Es gibt einige Versuche, der überirdisch schönen Malkunst des Jan Vermeer (1632-1675) via Film gerecht zu werden. Der skurrilste ist Tim’s Vermeer (2013), eine Dokumentation über den amerikanischen Millionär und Erfinder Tim Jenison, der sich in den Kopf gesetzt hatte, Vermeers “Musikstunde” (im Buckingham Palace) nachzumalen. Jenison investierte zwei Jahre und viele Dollars, um am Ende ein tieferes Verständnis von Vermeers Maltechnik und ein perfektes Faksimile zu haben. Das historische Setting erzählte Peter Webber mit Girl with a Pearl Earring (2003) nach, konventionell, doch ähnlich unterhaltsam wie der amerikanische Kauz, der ein neuer Vermeer sein wollte. Natürlich erreichen beide Filme das Genie aus dem 17. Jahrhundert nicht. Sie kommen durch Ähnlichkeit an das Original heran, doch das erzielt seine Wirkung mit der Aura des singulären Bildes. Um “wie Vermeer” zu sein, muss ein Film ganz eigene Bilder entwickeln. Darum geht es im heutigen Beispiel.
Die Figur der Isebel kommt aus dem Alten Testament, wo sie, eine Prinzessin, so böse ist, dass sie von einem Turm gestürzt und ihre Leiche den Hunden vorgeworfen wird. Tausende Jahre später entstand der Film Jezebel, der zum schönsten gehört, was das amerikanische Kino je produziert hat.
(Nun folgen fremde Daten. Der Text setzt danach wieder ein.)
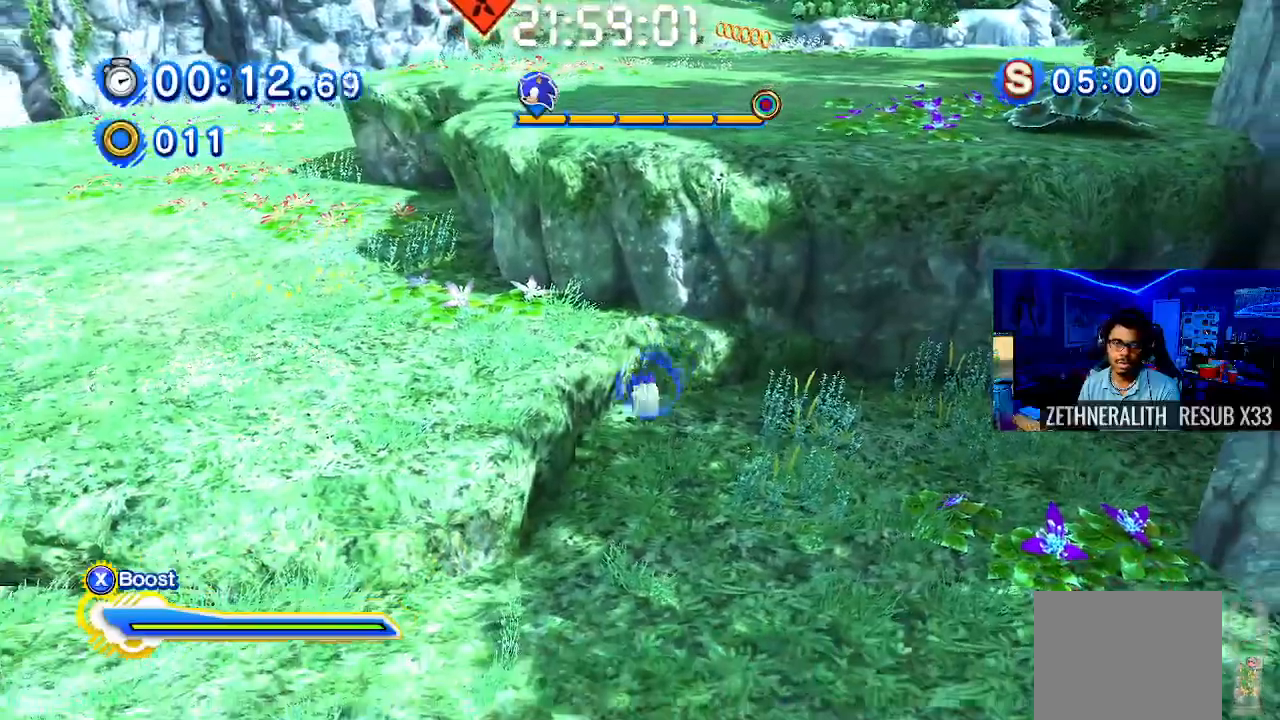
{"buttons": [], "left_stick": "up-left", "right_stick": "center", "events": [[183, "CROSS", "up"], [300, "CROSS", "down"], [433, "CROSS", "up"]]}
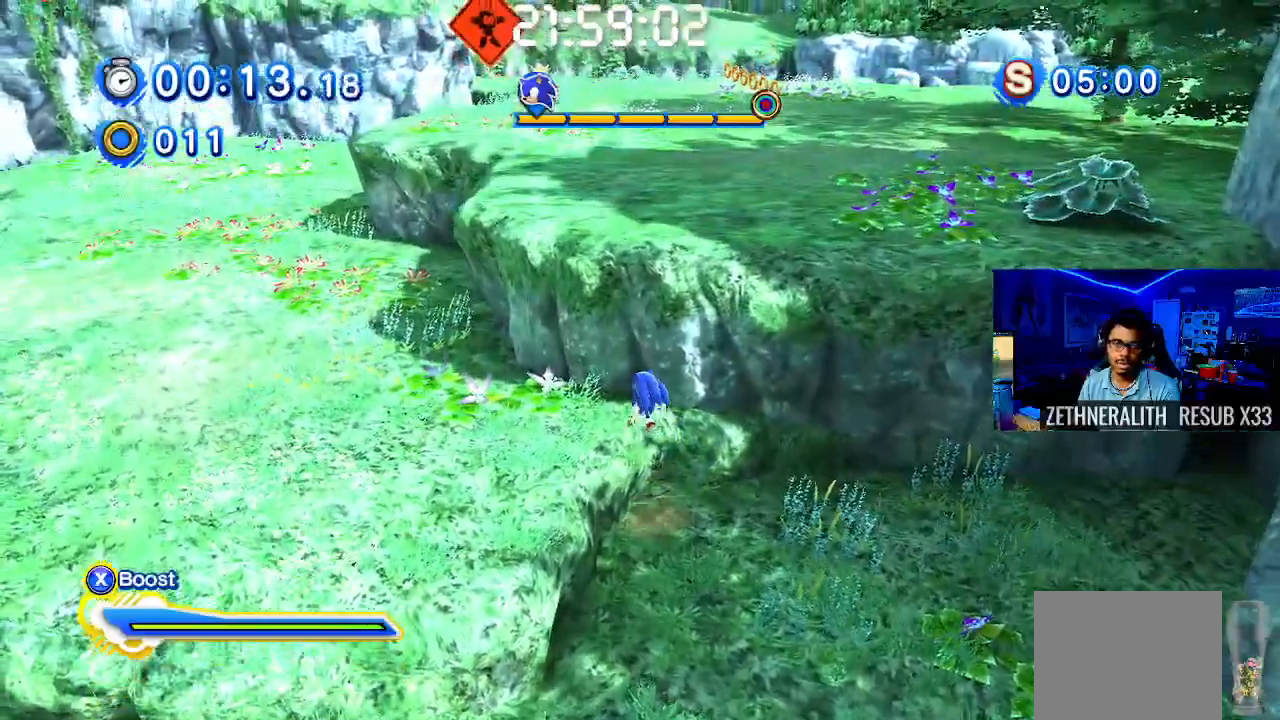
{"buttons": ["CROSS"], "left_stick": "up", "right_stick": "up", "events": [[233, "left_stick", "up-right"], [250, "right_stick", "up"], [267, "CROSS", "down"], [417, "left_stick", "up"]]}
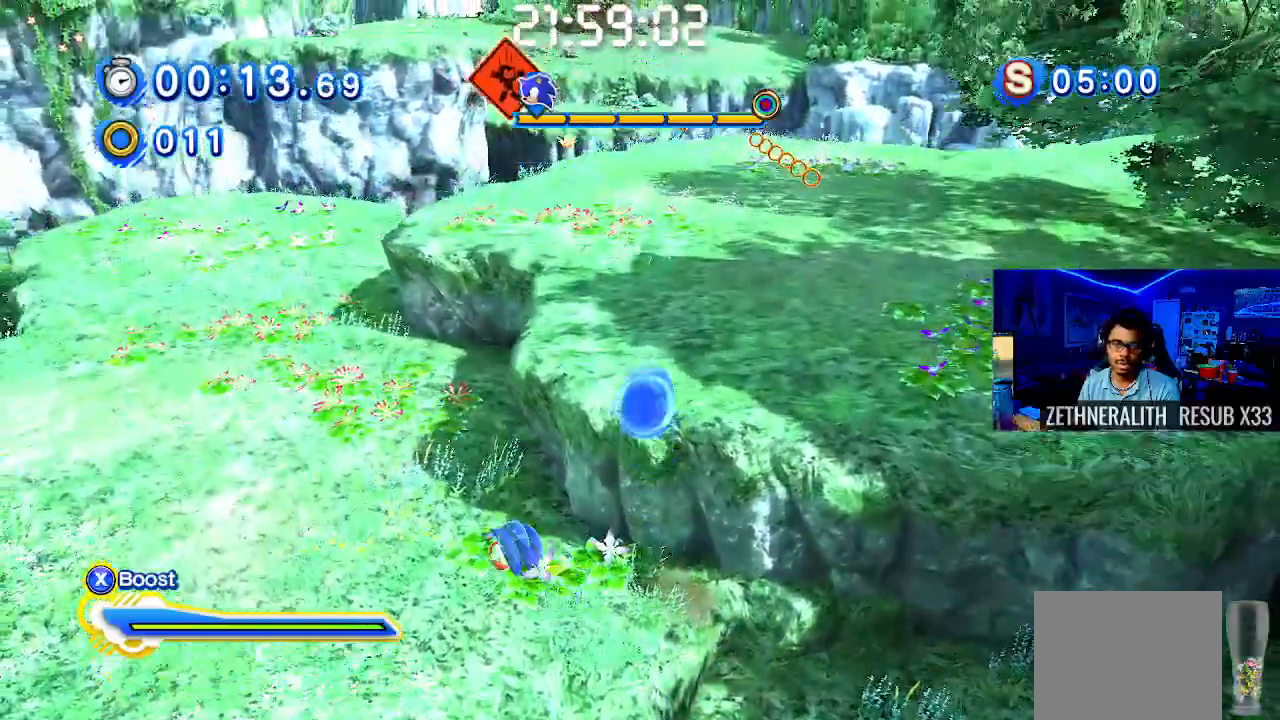
{"buttons": [], "left_stick": "up-left", "right_stick": "center"}
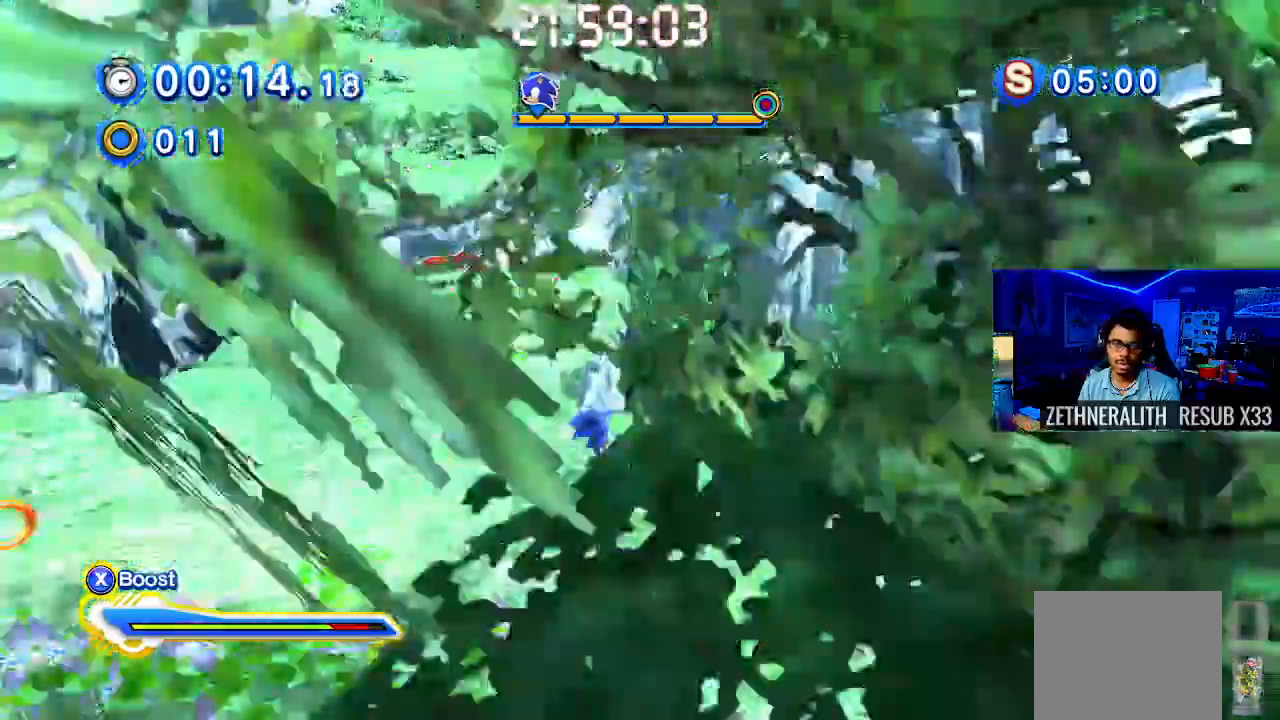
{"buttons": ["CROSS"], "left_stick": "left", "right_stick": "center", "events": [[17, "CROSS", "down"], [467, "left_stick", "left"]]}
Für die Story müssen wenige Worte genügen: Die Südstaatenschöne Julie (Bette Davies) ist verlobt mit dem Anwalt Preston (Henry Fonda). Aber Julie provoziert und provoziert. Der Gipfel des Ärgers ist erreicht, als die junge Frau einen Ball durch ein unziemliches, feuerrotes Kleid sprengt. Preston zieht weg und heiratet eine andere. Jezebel bereut, büßt und begleitet den Geliebten am Ende freiwillig in den Tod durch eine Fieberepidemie.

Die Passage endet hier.